[SinkingTako]

(see attached ) for this reaction, the reaction of A proceeds competitively towards product B and C. where B is the kinetic product and C is the thermodynamic product.

B    A C

the various rates are given:
k1=1
k-1=0.01
k2=0.1
k-2=0.0005(min-1 )

estimate the product ratio B/C in the 1st 4minutes of the reaction.

I have absolutely no idea. thinking along the lines of steady state (forward rate =backward rate). however reaction is not in equilibrium,  so I'm really confused... Thank-you!

[curiouscat]

Well, show your attempt.

If I were to guess I'd say 10:1

[SinkingTako]

Oh okay. So for reaction A B, rate=k1[A]= [itex]\frac{d[B ]}{dt}[/itex]

Then same for reaction A   C, rate=k2[A]= [itex]\frac{d[C]}{dt}[/itex]


So [itex]\frac{d[B ]}{d[C]}=\frac{B}{C}=\frac{k_1}{k_2}=10[/itex]


However, does this not consider the backward reaction that is always taking place too? So while A B, wouldn't B   A happen at the same time? Albeit the backward rate is quite slow, how to account for this?

Also I don't really get the thing about the 4 minutes. Why 4 minutes??? How will it affect... The second part of the problem states that estimate the product ratio B/C after 4days (when supposedly the reaction is in equilibrium... but how could one know?)

Sorry, I'm really noob... Thank yoU!

[curiouscat]

At large times, assume equilibrium prevails:

[tex]

\frac{[ B]}{[A]}=100 \\
\frac{[C]}{[A]}=200 \\

\therefore \frac{[ B]}{[C]}=0.5 \\
[/tex]

However, does this not consider the backward reaction that is always taking place too?
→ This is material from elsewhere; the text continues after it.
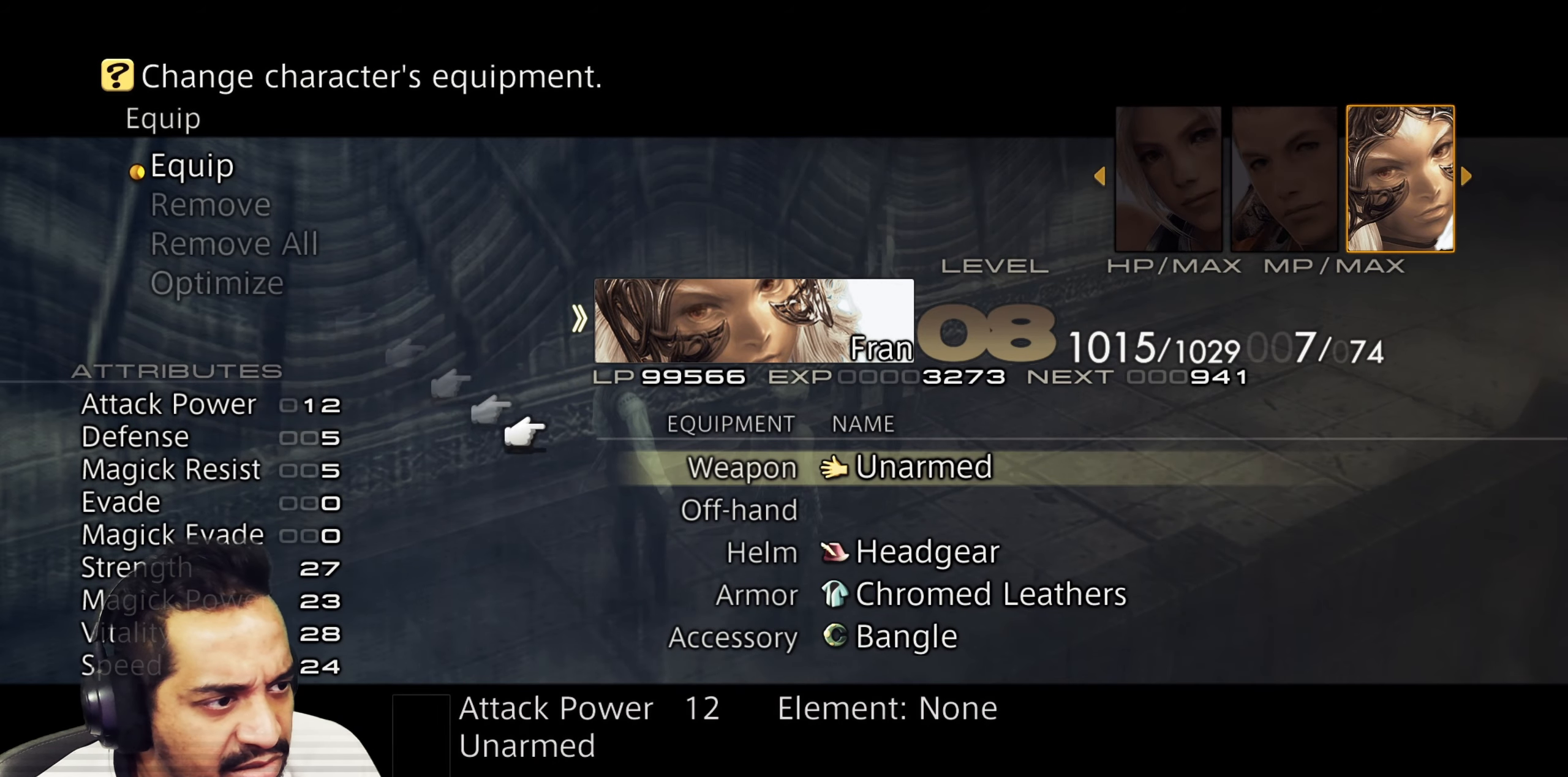
{"buttons": [], "left_stick": "center", "right_stick": "center", "events": [[67, "CROSS", "down"], [250, "CROSS", "up"]]}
So while A  B, wouldn't B   A happen at the same time? Albeit the backward rate is quite slow, how to account for this?

Yes. By using math.

The full solution is given by simultanously solving the pair of ODE's as an initial value problem:

[tex]
\frac{dB}{dt}=k_1c_A - k_{-1} c_B\\
\frac{dC}{dt}=k_2c_A - k_{-2} c_C\\
[/tex]

At all times
[tex]
\begin{align} [A]_0 = [A] + [ B] + [C]  \end{align}
[/tex]

Sorry, I don't have a CAS package handy and am too lazy to solve this by hand.

[SinkingTako]

Oh. So just assume time is short its initial rate then if its after a few days the reactionwill be in equilibrum...Thanks! I haven't learnt differential equations yet so will try to figure out that later on: P thanks again!

[curiouscat]

Oh. So just assume time is short its initial rate then if its after a few days the reactionwill be in equilibrum...Thanks! I haven't learnt differential equations yet so will try to figure out that later on: P thanks again!

I suppose so. Unless there's some other way to do it.